Three days later on August 9, Major Charles Sweeney piloted the B-29 Bockscar to deliver a second atomic bomb on Japan, a plutonium implosion device called Fat Man.
#Where is the enola gay wasteland 2 plus#
Enola Gay carried only one bomb, a gun-type uranium atomic bomb called Little Boy plus twelve cyanide pills in the cockpit for the crew, just in case. Robert Oppenheimer, realizing the redoubtable potential for the new weapon, stated, “I am become death, the Destroyer of Worlds.” Harvard Physics Professor Kenneth Bainbridge was less poetic yet more forthright, suggesting to Oppenheimer, “Now we’re all sons-of-bitches.”Ī short 23 days later, Colonel Paul Tibbets lifted the heavy-laden B-29 Enola Gay off of North Field on the island of Tinian. Desert sand melted a boiling mushroom cloud rumbled 7.5 miles into the atmosphere. The blast generated heat 10,000 times greater than the surface of the sun. On Jat 5:29am, the ‘gadget’ did ‘go off’ in the Jornada del Muerto Valley near Los Alamos, New Mexico.

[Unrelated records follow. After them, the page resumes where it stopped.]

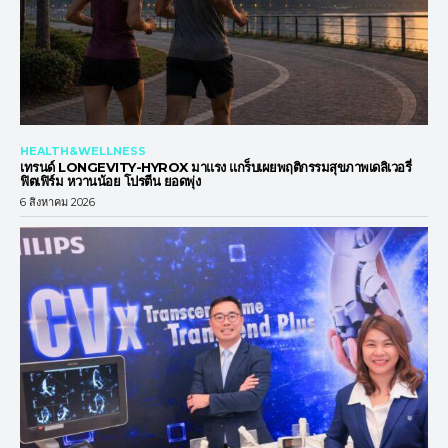
HEALTH&WELLNESS
เทรนด์ LONGEVITY-HYROX มาแรง แกร็บเผยพฤติกรรมสุขภาพเดลิเวอรี่
ฟิตเฟิร์ม หวานน้อย โปรตีน ยอดพุ่ง
6 สิงหาคม 2026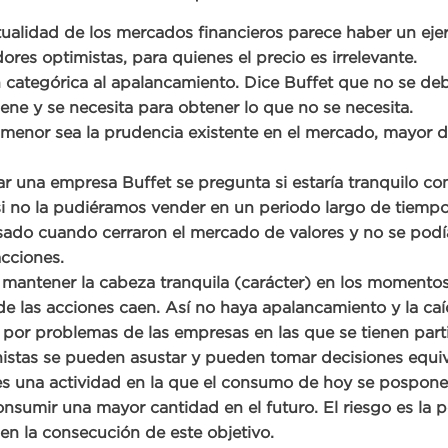
tualidad de los mercados financieros parece haber un ejer
res optimistas, para quienes el precio es irrelevante.
 categórica al apalancamiento. Dice Buffet que no se deb
iene y se necesita para obtener lo que no se necesita.
enor sea la prudencia existente en el mercado, mayor d
ar una empresa Buffet se pregunta si estaría tranquilo con
si no la pudiéramos vender en un periodo largo de tiempo
sado cuando cerraron el mercado de valores y no se pod
cciones.
mantener la cabeza tranquila (carácter) en los momentos
de las acciones caen. Así no haya apalancamiento y la caí
por problemas de las empresas en las que se tienen parti
nistas se pueden asustar y pueden tomar decisiones equ
 es una actividad en la que el consumo de hoy se pospone 
nsumir una mayor cantidad en el futuro. El riesgo es la p
 en la consecución de este objetivo.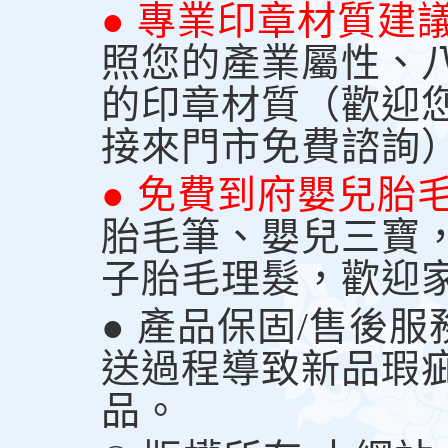
● 專業印章材質建
照您的產業屬性、
的印章材質（歡迎
接來門市免費諮詢
● 免費到府嬰兒胎
胎毛筆、嬰兒三寶
子胎毛理髮，歡迎
● 產品保固/售後
送過程導致新品瑕
品。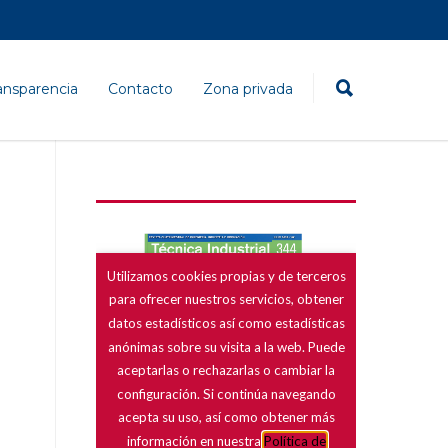
ansparencia
Contacto
Zona privada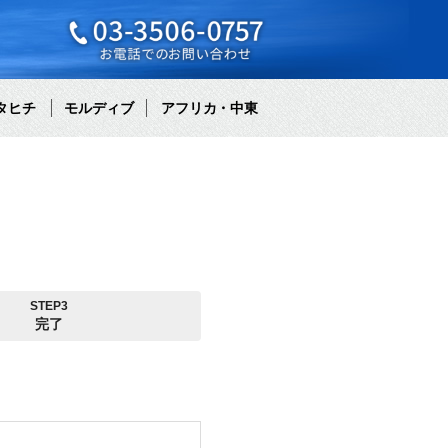
タヒチ
モルディブ
アフリカ・中東
STEP3
完了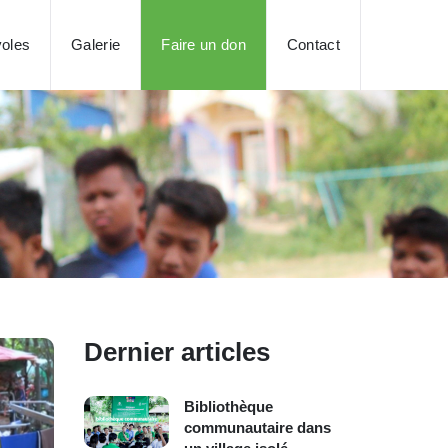
oles
Galerie
Faire un don
Contact
Dernier articles
Bibliothèque
communautaire dans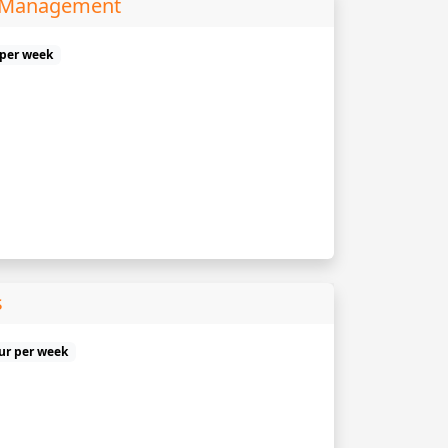
s Management
 per week
s
uur per week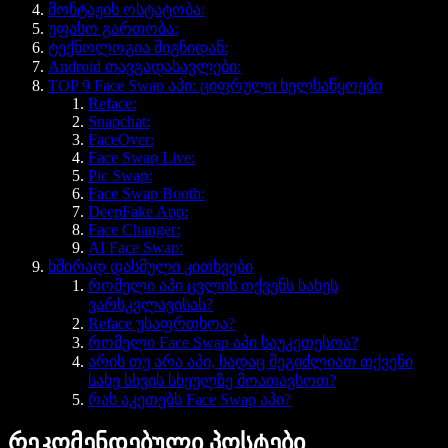
მონტაჟის ოსტატობა:
უფასო გართობა:
ტექნოლოგია შიგნიდან:
Android თავგადასავლები:
TOP 9 Face Swap აპი: ციფრული ხელსაწყოები
Reface:
Snapchat:
FaceOver:
Face Swap Live:
Pic Swap:
Face Swap Booth:
DeepFake App:
Face Changer:
AI Face Swap:
ხშირად დასმული კითხვები
რომელი აპი ცვლის თქვენს სახეს
ვარსკვლავისას?
Reface უსაფრთხოა?
რომელი Face Swap აპი საუკეთესოა?
არის თუ არა აპი, სადაც შეგიძლიათ თქვენი
სახე სხვის სხეულზე მოათავსოთ?
რას აკეთებს Face Swap აპი?
რეკომენდებული პოსტები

The Atomic bomb will never go off, and I speak as an expert on explosives.” The ‘explosives expert’ was wrong. But would it really work?Īdmiral William Leahy suggested to President Truman in 1945, “That is the biggest fool thing we have ever done. Hopes to avoid the expected carnage were pinned on a new bomb. A massacre of Biblical proportions was in the making. Stockpiles of cyanogen chloride, poison gas, mustard gas, and phosgene were in Luzon under the control of General MacArthur. To lessen the casualties for Americans, General George Marshall even contemplated the use of chemical and biological weapons. Vice-Admiral Takijiro Onishi of Japan predicted indigenous casualties at a staggering 20 million. Predictions varied, but most military and civilian leaders figured Allied casualties ranging between 1.5 and 4 million, including 1 million fatalities. Every general, ground pounder and politician understood that an invasion of Japan would bring horrific casualties to both sides. Yet, stubborn Japan fought on.Ī casualty ratio of 5:1 favored the Americans early in the war, but the battle for Okinawa dropped that ratio to an uncomfortable 2:1. As Admiral Yamamoto feared, American assembly lines out-produced the tiny island nation of Japan and all those thousands of guns and ships and planes and men were en route for the finale of World War Two. The fishing fleet only produced 22% of their 1941 catch the low yield of the rice harvest dated back to the famine of 1909 malnutrition was rampant and Japan’s raw materials were dwindling. Her economy lay in ruins as did most of her major cities. Prelude: By the summer of 1945, Japan was beaten up but not beaten. The Empire of the Sun had fallen victim to ‘Prompt and utter destruction.’ Two weeks earlier at the Potsdam Conference the United States, along with Great Britain and China, commanded Japan to surrender unconditionally or face ‘prompt and utter destruction.’ As fiery mushroom clouds billowed thousands of feet above Japanese soil, people on the ground reported first seeing Pikas (brilliant flashes of light) followed by Dons (loud booming sounds). Stimson, admired the city of Kyoto since traveling there decades earlier for his honeymoon. Nagasaki was on the target list to replace a military and industrial city, Kyoto, because American Secretary of War, Henry L. The primary target of the second bomb, Kokura, was obscured by thick clouds and smoke making the secondary target, Nagasaki, the unfortunate quarry.
Three days later the second, and hopefully last atomic bomb utilized in war, was dropped on Japan. On August 6, 1945, the first atomic bomb used in war was dropped on Hiroshima, Japan.